"Mi portò in auto e mi violentò". Condanna mite per un giovane

Il giudice applica la pena minima. Si erano conosciuti la sera al pub

Lei lo aveva baciato nel locale e l’aveva seguito in auto, ma non voleva avere un rapporto sessuale

Lei lo aveva baciato nel locale e l’aveva seguito in auto, ma non voleva avere un rapporto sessuale

Lucca, 16 maggio 2017 - DUE ANNI e quattro mesi di reclusione per violenza sessuale, più 30mila euro di risarcimento danni alla parte civile. Questa la pena inflitta ieri in rito abbreviato dal gup Antonia Aracri ad un 29enne lucchese accusato di aver abusato di una ragazza che all’epoca dei fatti ne aveva 22, assistita dall’avvocato Gianfelice Cesaretti. Il pm Giuseppe Amodeo nell’udienza celebrata a porte chiuse aveva chiesto per lui una condanna a 2 anni e 2 mesi.

IN SOSTANZA il gup ha in buona parte tenuto conto della tesi della difesa, sostenuta dall’avvocarto Andrea Balducci, ovvero che ci sarebbe stato un parziale consenso da parte della vittima, sia pure poi ritirato. La vicenda, alquanto controversa, risale all’ottobre 2013. La violenza era stata compiuta in auto, dopo una serata trascorsa insieme in un disco-pub della Piana, dove i due si erano conosciuti.

AD INCASTRARE il giovane, nell’ambito dell’inchiesta condotta all’epoca dal pm Sara Polino che aveva affidato le indagini ai carabinieri di Borgo Giannotti, è stata anche la prova del Dna. Per venire a capo del rebus sono state necessarie lunghe e minuziose indagini, approdate poi in un incidente probatorio in tribunale, per il riconoscimento da parte della vittima. La ragazza infatti non conosceva neppure il nome del suo violentatore, incontrato poco prima nel locale.

QUELLA sera lei, 22enne, si trova insieme ad alcune amiche in un locale della Piana. Conosce un 26enne lucchese. Due chiacchiere, si piacciono. Dopo un po’ scatta anche qualche bacio. Lui la invita fuori «lontano dalla musica e da occhi indiscreti». Lei non è sprovveduta. Il parcheggio davanti al locale è ben illuminato e c’è tanta gente che viene e che va. La giovane accetta l’invito. Sono le 3 di notte. Ancora baci e abbracci, fuori però l’aria è gelata. «Saliamo in macchina», dice lui. Lei lo segue. Ma una volta dentro l’auto, lui accende il motore e parte, allontanandosi dal locale e dalle amiche di lei, nel buio della campagna. Una «trappola».
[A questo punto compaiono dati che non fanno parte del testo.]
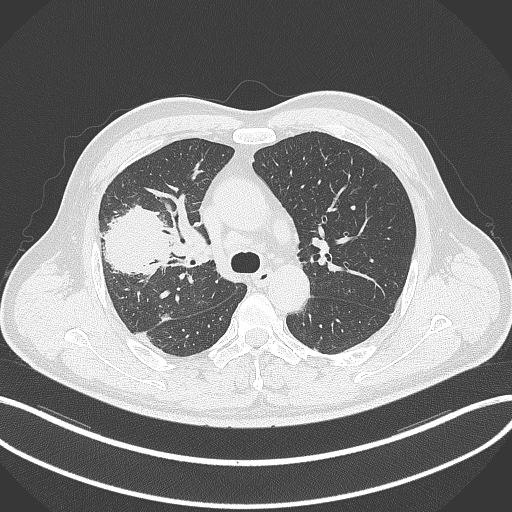
Chest CT, one axial slice; 120 kVp; lung window (W 1500 / L -600 HU); 1 mm slice thickness; 512 × 512 image matrix. Patient: male, 55 years. From the clinical record (not read from this slice): clinical TNM (as recorded): T3 N2 M1.
Annotated regions visible in this slice (bounding box drawn by a radiologist):
- lung tumour (recorded histology: adenocarcinoma): bounding box <96,204,179,279> (left, top, right, bottom; pixels)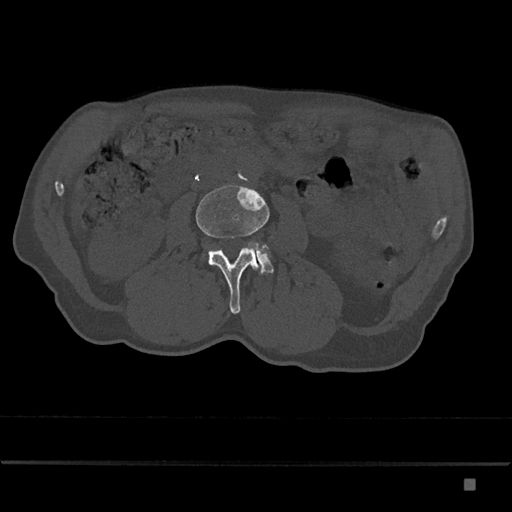
CT including the spine, one axial slice. Slice 393 of 797 in the series (ordered by position). 120 kVp. Bone window (W 1800 / L 400 HU). 512 × 512 image matrix, field of view 390 × 390 mm. Male patient, age 72 years. Case-level facts recorded for this patient, not image findings: primary cancer: prostate.
Structures marked on this image (semi-automatically segmented with operator editing):
- L3 vertebra: bounding box <196,185,270,314> (left, top, right, bottom; pixels)
- L4 vertebra: <248,244,274,274>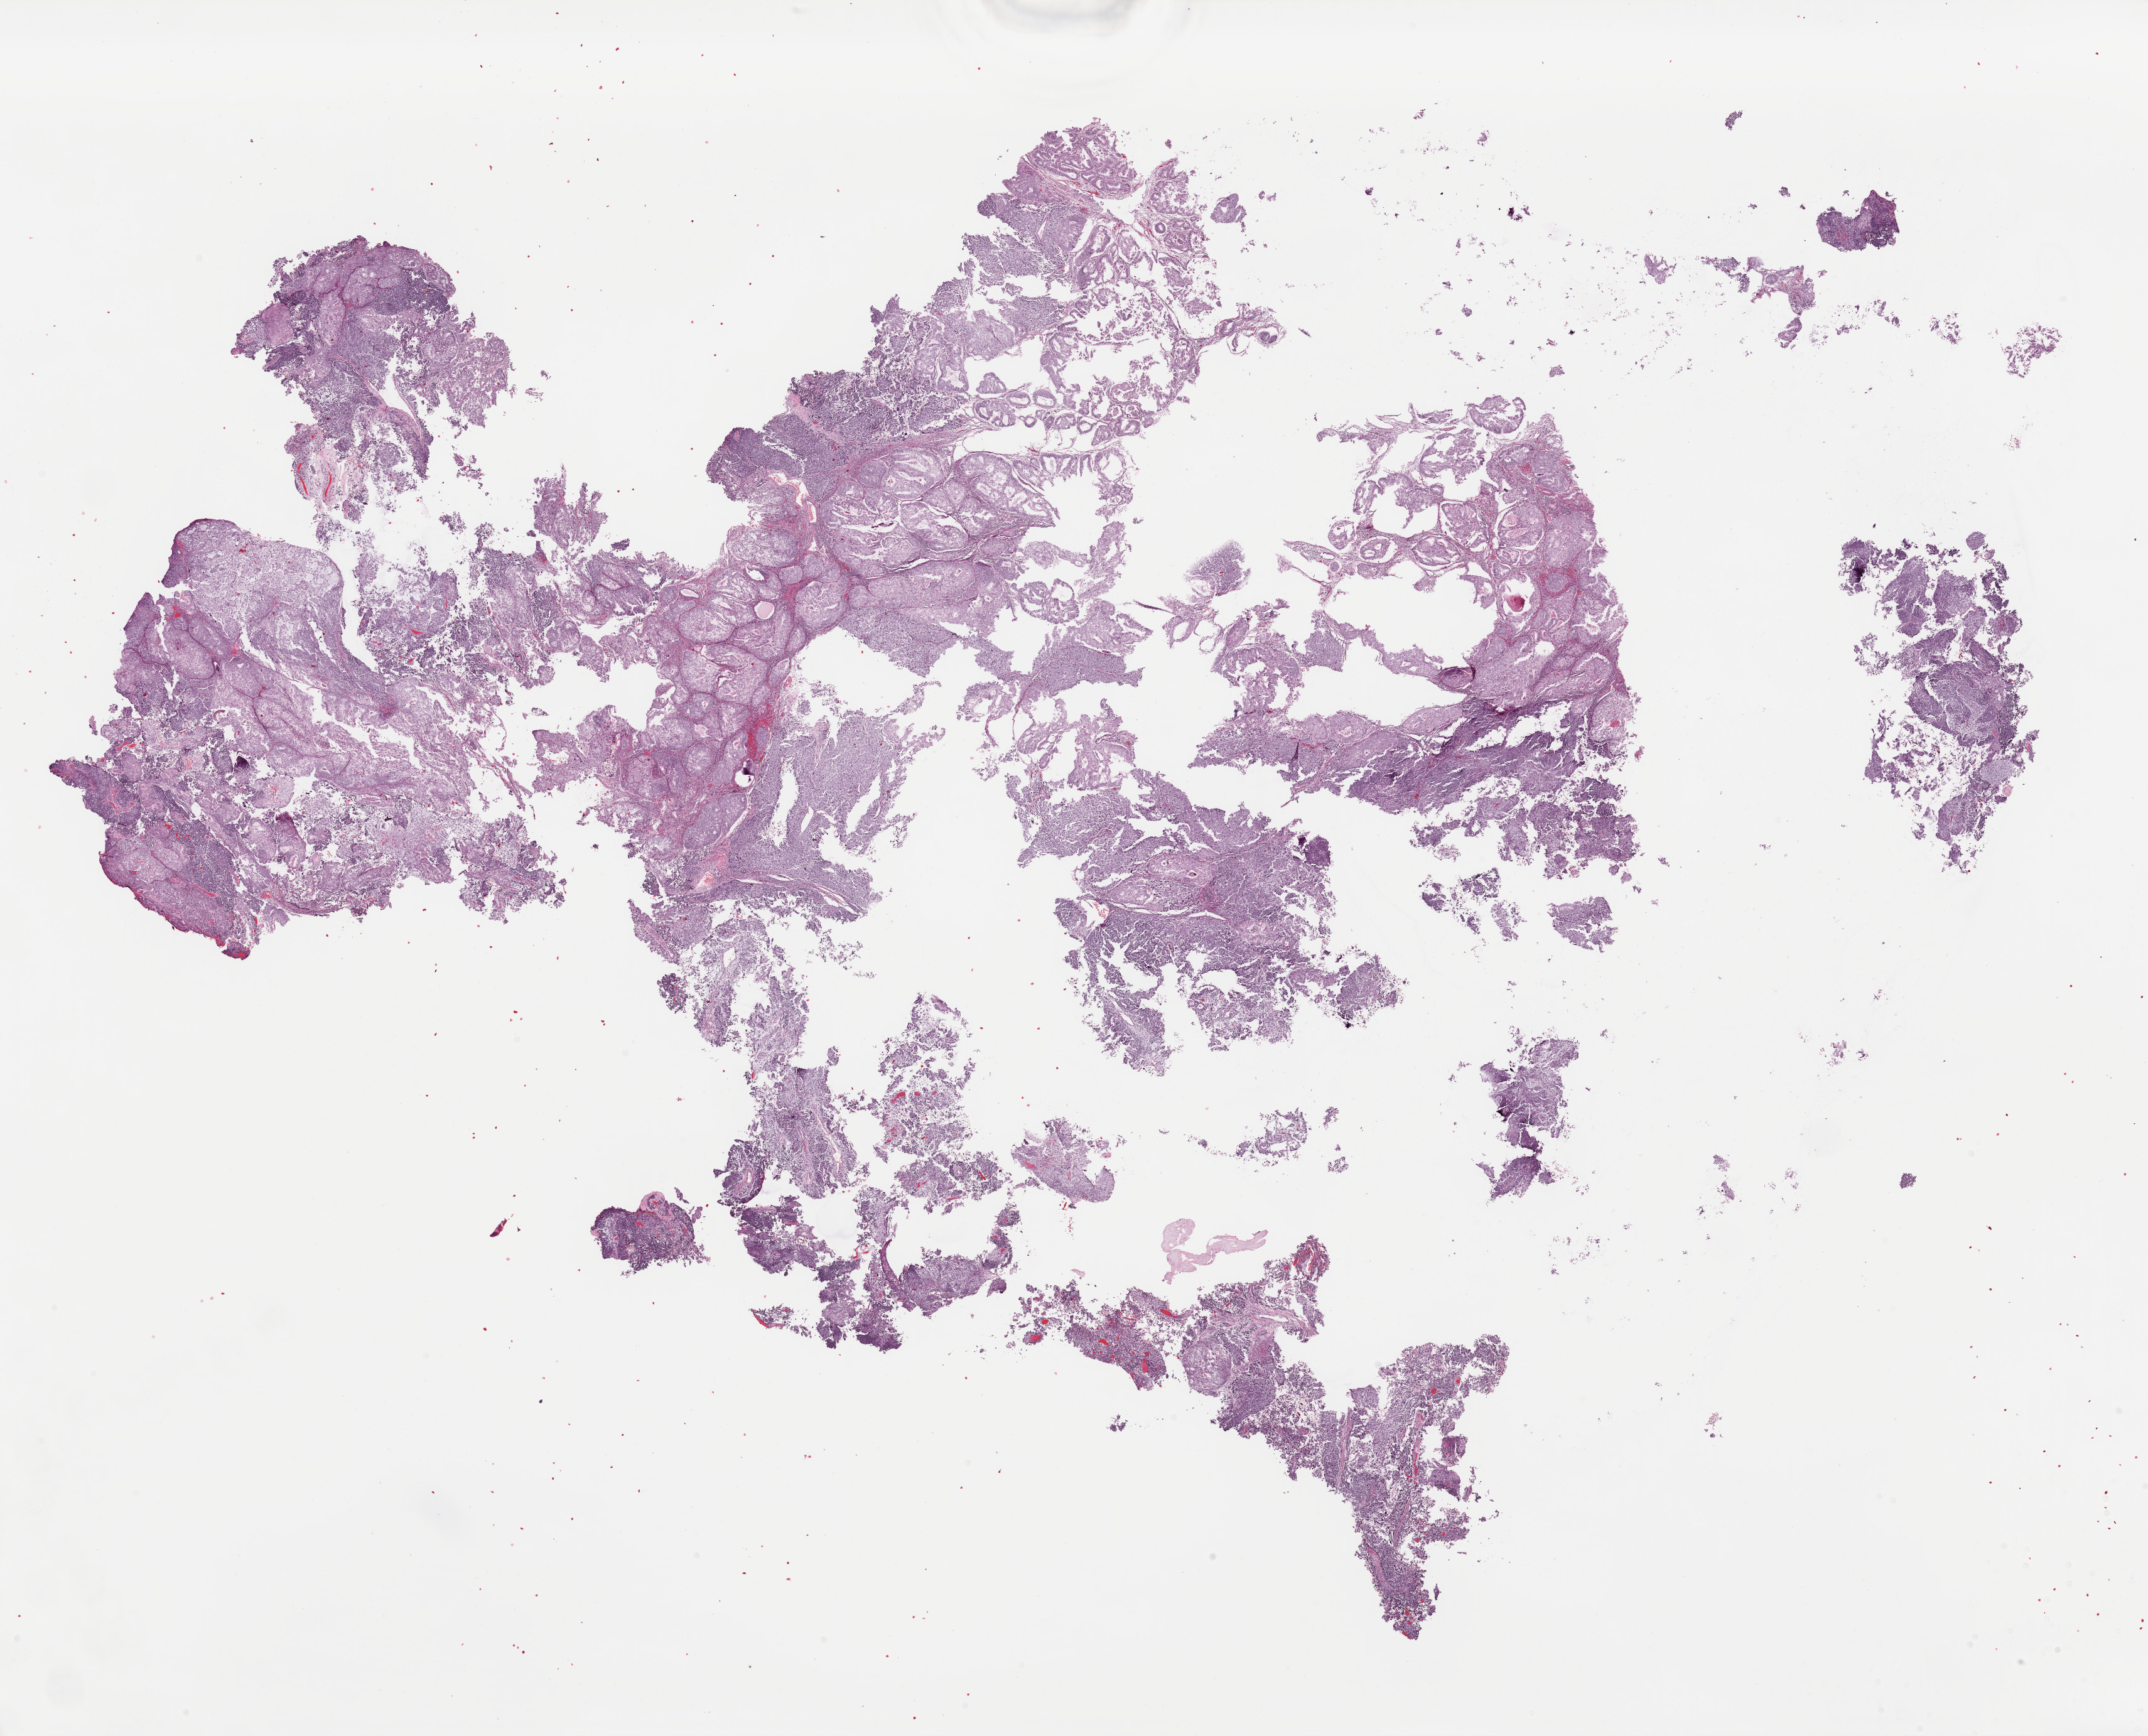
H&E-stained whole-slide image — a low-resolution overview of the entire scanned area, about 27.0 x 21.8 mm (slide scanned at 40x); formalin-fixed paraffin-embedded (FFPE) diagnostic section; uterus, primary tumour sample. Patient: female, age at initial diagnosis 67 years.
Diagnosis: Mullerian mixed tumor (endometrium). FIGO stage: IA.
A LEI la cosa non va più. Prova a chiamare le amiche sul cellulare per chiedere aiuto. Ma riesce solo a comporre il numero senza poterci parlare. Loro però ascoltano frammenti di colloquio. Lui si ferma in un luogo isolato. A quanto pare la rassicura, ma poi torna alla carica. Restano per oltre due ore i auto e hanno un rapporto sessuale. Lei sostiene di essere stata minacciata. Lui nega. Sono quasi le 6 del mattino quando l’auto riparte e la lascia nei pressi del locale.

«SE DICI qualcosa a qualcuno ti ammazzo...». Quindi la fa scendere nel parcheggio e sparisce. Lei è sconvolta. Non conosce neppure il nome di quel ragazzo. Cerca le amiche e racconta tutto. Due ore dopo va in ospedale dove viene visitata e sostenuta dagli psicologi, secondo il protocollo del «Codice Rosa». Scattano le indagini dei carabinieri di Borgo Giannotti, diretti dal martesciallo Carlo Zingale. Pochissimi gli indizi: una descrizione del ragazzo e un modello di auto. Una Fiat 500, presente in circa 3.000 esemplari in Lucchesia. I carabinieri restringono il campo a 300 auto intestate a giovani. Poi si procurano Comune per Comune le foto dei proprietari. Formano un album fotografico dove la ragazza alla fine riconosce il suo violentatore. Allora i carabinieri, con uno stratagemma, lo avvicinano e si procurano un campione del suo Dna lasciato su un mozzicone di sigaretta. A Roma, il Racis dei carabinieri lo compara con i campioni presi dalle mutandine della ragazza. E’ lui. Scatta così la contestazione di violenza sessuale.